• **ARBEITSANWEISUNG**
Geben Sie sämtliche nachstehenden Zeilen Wort für Wort wieder. Die Bilder sind dabei auszulassen.

--*--

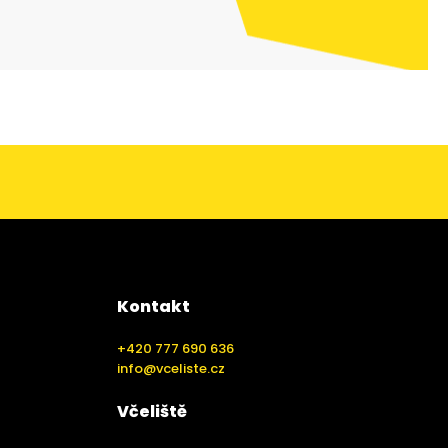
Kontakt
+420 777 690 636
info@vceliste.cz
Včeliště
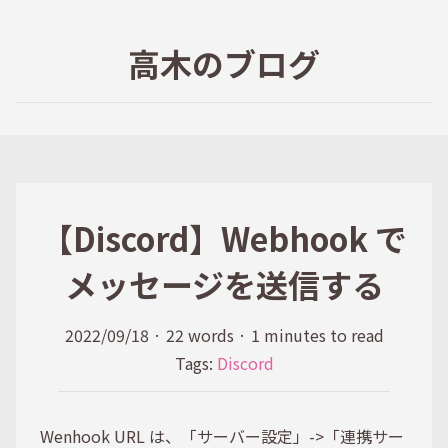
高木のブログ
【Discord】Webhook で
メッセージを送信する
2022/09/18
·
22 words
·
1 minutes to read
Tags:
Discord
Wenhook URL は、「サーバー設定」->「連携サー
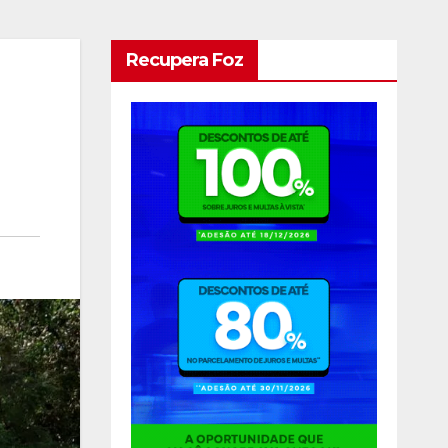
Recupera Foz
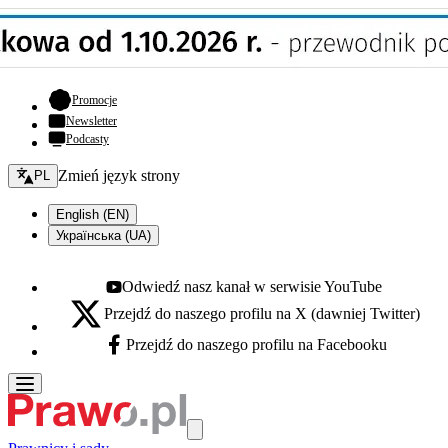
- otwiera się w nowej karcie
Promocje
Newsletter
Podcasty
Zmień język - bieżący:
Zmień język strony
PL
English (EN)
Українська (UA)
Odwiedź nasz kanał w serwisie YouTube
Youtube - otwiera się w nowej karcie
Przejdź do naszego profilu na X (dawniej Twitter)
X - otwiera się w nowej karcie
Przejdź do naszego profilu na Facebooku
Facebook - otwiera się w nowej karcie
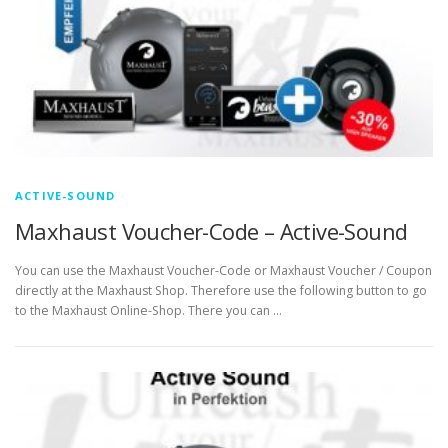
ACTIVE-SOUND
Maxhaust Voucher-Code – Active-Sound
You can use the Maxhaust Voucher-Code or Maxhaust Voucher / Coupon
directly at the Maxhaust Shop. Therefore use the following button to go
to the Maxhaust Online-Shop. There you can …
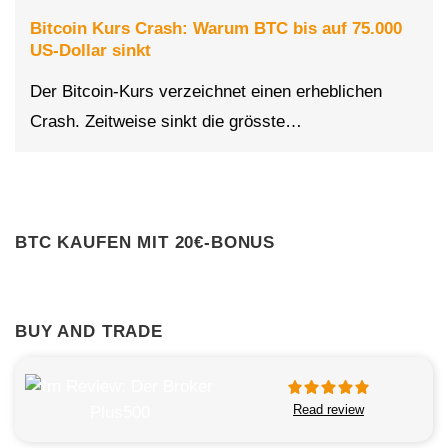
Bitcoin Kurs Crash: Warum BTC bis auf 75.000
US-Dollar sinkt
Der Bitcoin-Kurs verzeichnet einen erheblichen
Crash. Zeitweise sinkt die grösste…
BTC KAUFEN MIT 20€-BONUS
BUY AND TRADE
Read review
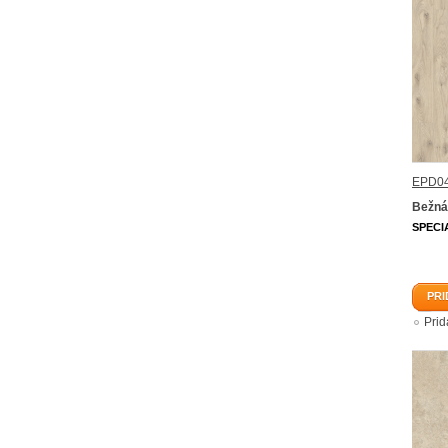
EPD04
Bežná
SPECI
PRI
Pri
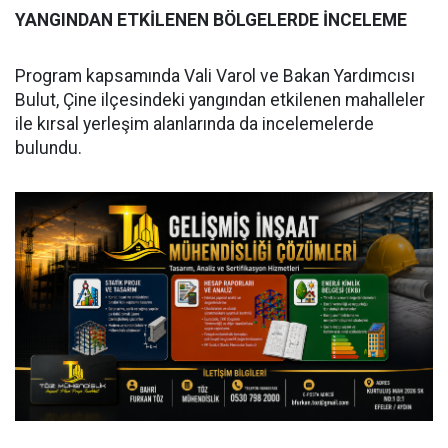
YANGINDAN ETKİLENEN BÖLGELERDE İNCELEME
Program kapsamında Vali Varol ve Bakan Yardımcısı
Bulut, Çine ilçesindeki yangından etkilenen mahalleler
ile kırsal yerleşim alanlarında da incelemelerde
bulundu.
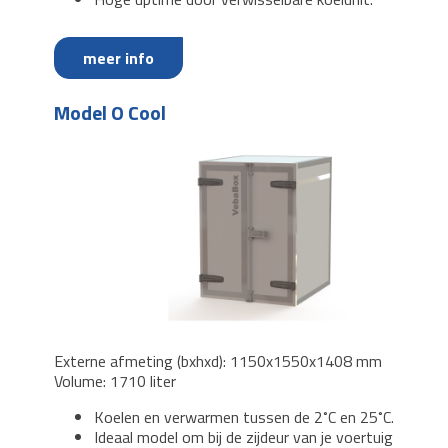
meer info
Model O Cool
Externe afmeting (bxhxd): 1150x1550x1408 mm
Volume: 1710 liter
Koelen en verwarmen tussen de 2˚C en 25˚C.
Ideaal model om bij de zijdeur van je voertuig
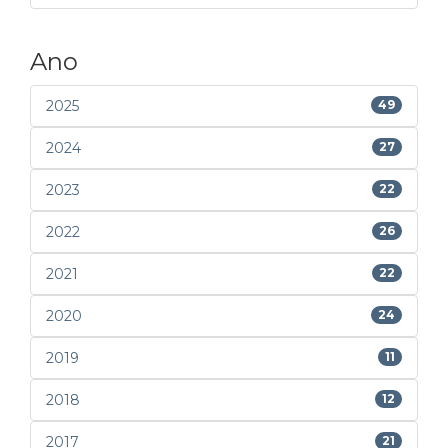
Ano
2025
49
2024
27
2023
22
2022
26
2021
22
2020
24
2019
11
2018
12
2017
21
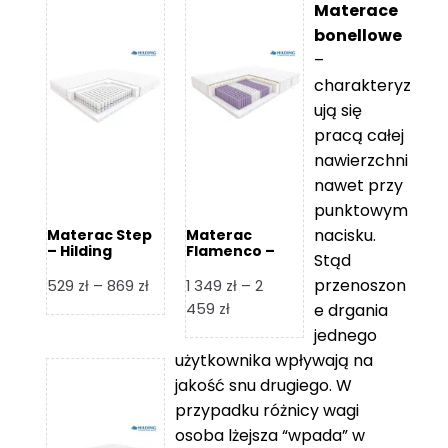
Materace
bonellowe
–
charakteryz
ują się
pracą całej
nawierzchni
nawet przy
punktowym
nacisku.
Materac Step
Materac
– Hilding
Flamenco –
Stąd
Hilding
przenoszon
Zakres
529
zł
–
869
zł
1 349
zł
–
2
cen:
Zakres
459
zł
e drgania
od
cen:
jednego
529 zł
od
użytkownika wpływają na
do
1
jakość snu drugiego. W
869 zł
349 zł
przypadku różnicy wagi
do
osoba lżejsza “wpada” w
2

--*--

• **ANTWORTBEREICH**
Kontakt
+420 777 690 636
info@vceliste.cz
Včeliště
高木のブログ
【Discord】Webhook で
メッセージを送信する
2022/09/18
·
22 words
·
1 minutes to read
Tags:
Discord
Wenhook URL は、「サーバー設定」->「連携サー
Recupera Foz
- otwiera się w nowej karcie
Promocje
Newsletter
Podcasty
Zmień język - bieżący:
Zmień język strony
PL
English (EN)
Українська (UA)
Odwiedź nasz kanał w serwisie YouTube
Youtube - otwiera się w nowej karcie
Przejdź do naszego profilu na X (dawniej Twitter)
X - otwiera się w nowej karcie
Przejdź do naszego profilu na Facebooku
Facebook - otwiera się w nowej karcie
ACTIVE-SOUND
Maxhaust Voucher-Code – Active-Sound
You can use the Maxhaust Voucher-Code or Maxhaust Voucher / Coupon
directly at the Maxhaust Shop. Therefore use the following button to go
to the Maxhaust Online-Shop. There you can …
Bitcoin Kurs Crash: Warum BTC bis auf 75.000
US-Dollar sinkt
Der Bitcoin-Kurs verzeichnet einen erheblichen
Crash. Zeitweise sinkt die grösste…
BTC KAUFEN MIT 20€-BONUS
BUY AND TRADE
Read review
EPD04
Bežná
SPECI
PRI
Pri
YANGINDAN ETKİLENEN BÖLGELERDE İNCELEME
Program kapsamında Vali Varol ve Bakan Yardımcısı
Bulut, Çine ilçesindeki yangından etkilenen mahalleler
ile kırsal yerleşim alanlarında da incelemelerde
bulundu.
meer info
Model O Cool
Externe afmeting (bxhxd): 1150x1550x1408 mm
Volume: 1710 liter
Koelen en verwarmen tussen de 2˚C en 25˚C.
Ideaal model om bij de zijdeur van je voertuig
Ano
2025
49
2024
27
2023
22
2022
26
2021
22
2020
24
2019
11
2018
12
2017
21
Materace
bonellowe
–
charakteryz
ują się
pracą całej
nawierzchni
nawet przy
punktowym
nacisku.
Materac Step
Materac
– Hilding
Flamenco –
Stąd
Hilding
przenoszon
Zakres
529
zł
–
869
zł
1 349
zł
–
2
cen:
Zakres
459
zł
e drgania
od
cen:
jednego
529 zł
od
użytkownika wpływają na
do
1
jakość snu drugiego. W
869 zł
349 zł
przypadku różnicy wagi
do
osoba lżejsza “wpada” w
2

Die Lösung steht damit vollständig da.